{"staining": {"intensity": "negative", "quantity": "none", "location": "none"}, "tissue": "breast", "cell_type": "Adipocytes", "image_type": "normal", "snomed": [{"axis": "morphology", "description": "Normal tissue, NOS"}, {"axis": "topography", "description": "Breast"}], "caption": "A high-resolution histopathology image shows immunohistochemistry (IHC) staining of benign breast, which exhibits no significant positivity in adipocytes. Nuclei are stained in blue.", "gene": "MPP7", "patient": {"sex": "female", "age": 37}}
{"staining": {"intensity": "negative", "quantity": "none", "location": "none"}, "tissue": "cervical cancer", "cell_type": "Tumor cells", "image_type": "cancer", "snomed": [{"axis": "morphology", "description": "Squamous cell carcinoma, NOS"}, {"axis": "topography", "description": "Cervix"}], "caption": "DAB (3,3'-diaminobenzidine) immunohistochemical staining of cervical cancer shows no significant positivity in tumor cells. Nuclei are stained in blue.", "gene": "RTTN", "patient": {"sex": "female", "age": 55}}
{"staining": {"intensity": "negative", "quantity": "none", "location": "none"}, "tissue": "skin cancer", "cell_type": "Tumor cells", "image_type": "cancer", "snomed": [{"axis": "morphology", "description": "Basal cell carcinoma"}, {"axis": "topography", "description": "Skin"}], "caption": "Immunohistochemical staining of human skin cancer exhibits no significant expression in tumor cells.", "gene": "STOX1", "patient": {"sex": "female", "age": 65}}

> **THE TASK**:
Exact reproduction of the lines from the top of the material through the line where "(3,3'-diaminobenzidine) immunohistochemical staining" appears is required, both boundary lines included, with no other output.

> **RESPONSE TO THE EXERCISE**:
{"staining": {"intensity": "negative", "quantity": "none", "location": "none"}, "tissue": "breast", "cell_type": "Adipocytes", "image_type": "normal", "snomed": [{"axis": "morphology", "description": "Normal tissue, NOS"}, {"axis": "topography", "description": "Breast"}], "caption": "A high-resolution histopathology image shows immunohistochemistry (IHC) staining of benign breast, which exhibits no significant positivity in adipocytes. Nuclei are stained in blue.", "gene": "MPP7", "patient": {"sex": "female", "age": 37}}
{"staining": {"intensity": "negative", "quantity": "none", "location": "none"}, "tissue": "cervical cancer", "cell_type": "Tumor cells", "image_type": "cancer", "snomed": [{"axis": "morphology", "description": "Squamous cell carcinoma, NOS"}, {"axis": "topography", "description": "Cervix"}], "caption": "DAB (3,3'-diaminobenzidine) immunohistochemical staining of cervical cancer shows no significant positivity in tumor cells. Nuclei are stained in blue.", "gene": "RTTN", "patient": {"sex": "female", "age": 55}}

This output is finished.